_Data in this exercise_.
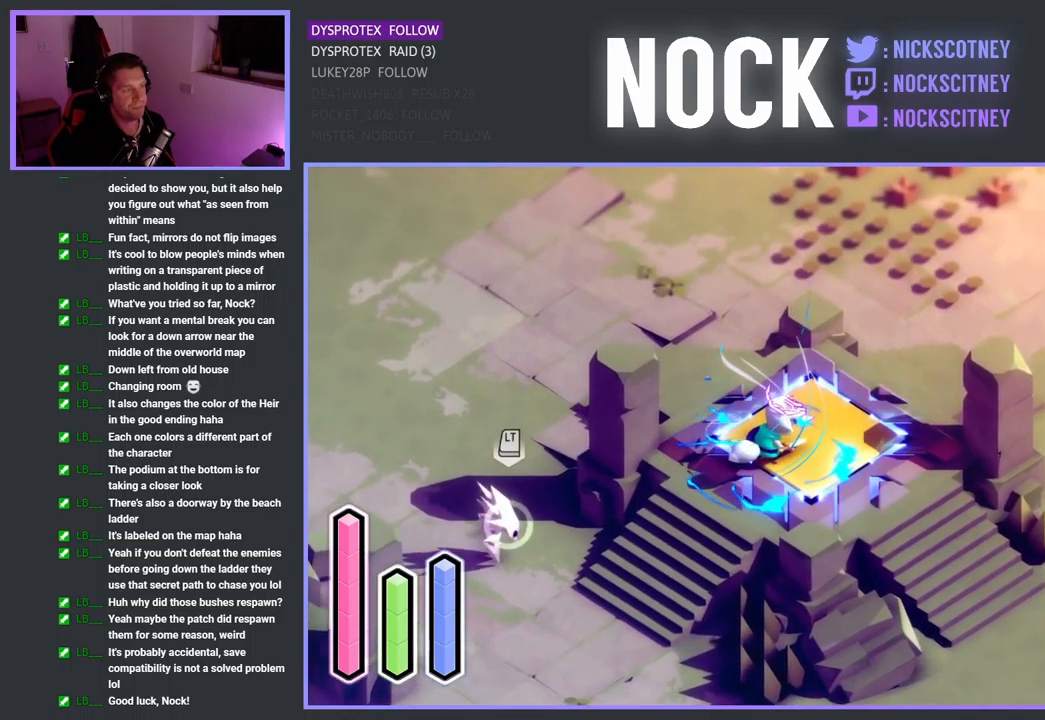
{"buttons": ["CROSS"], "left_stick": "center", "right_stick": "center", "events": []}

* * *

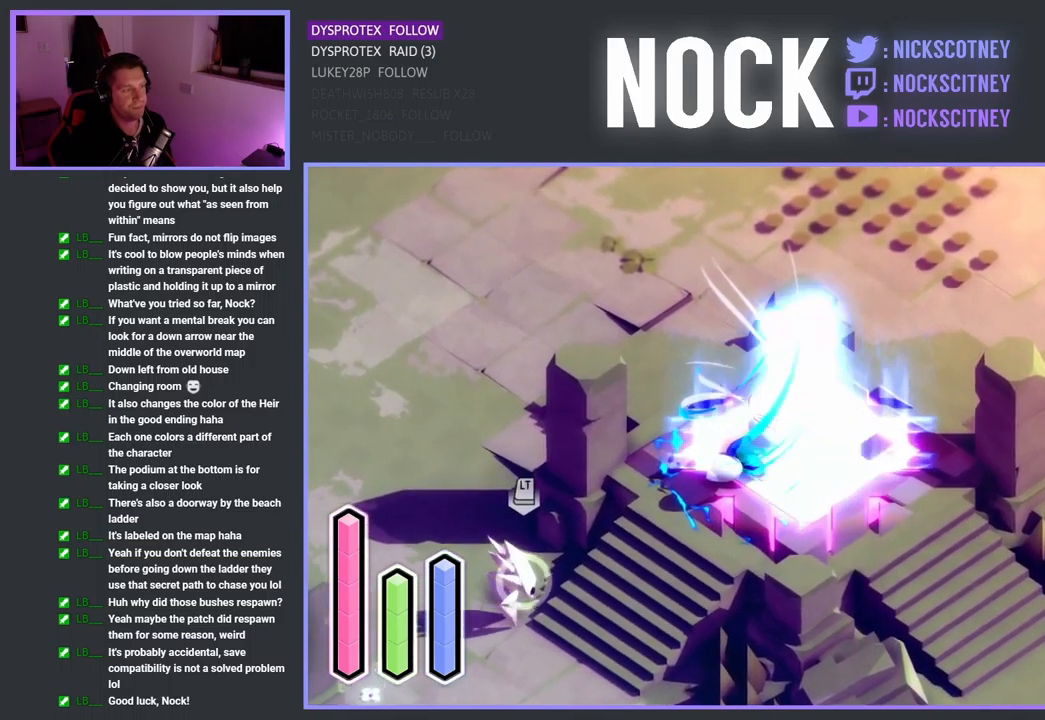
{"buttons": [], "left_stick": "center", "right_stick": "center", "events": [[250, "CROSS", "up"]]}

==

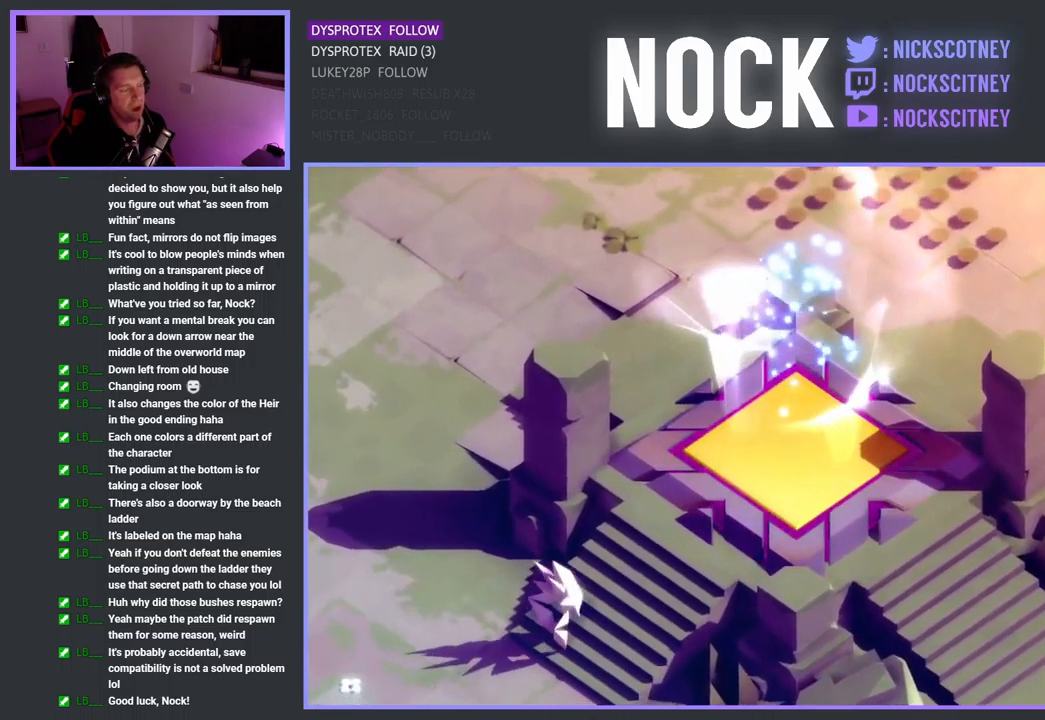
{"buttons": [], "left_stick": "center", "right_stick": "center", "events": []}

_Your instructions_.
Copy out, from the listing above, every line that contains the string "CROSS".

_Reply to the task_.
{"buttons": ["CROSS"], "left_stick": "center", "right_stick": "center", "events": []}
{"buttons": [], "left_stick": "center", "right_stick": "center", "events": [[250, "CROSS", "up"]]}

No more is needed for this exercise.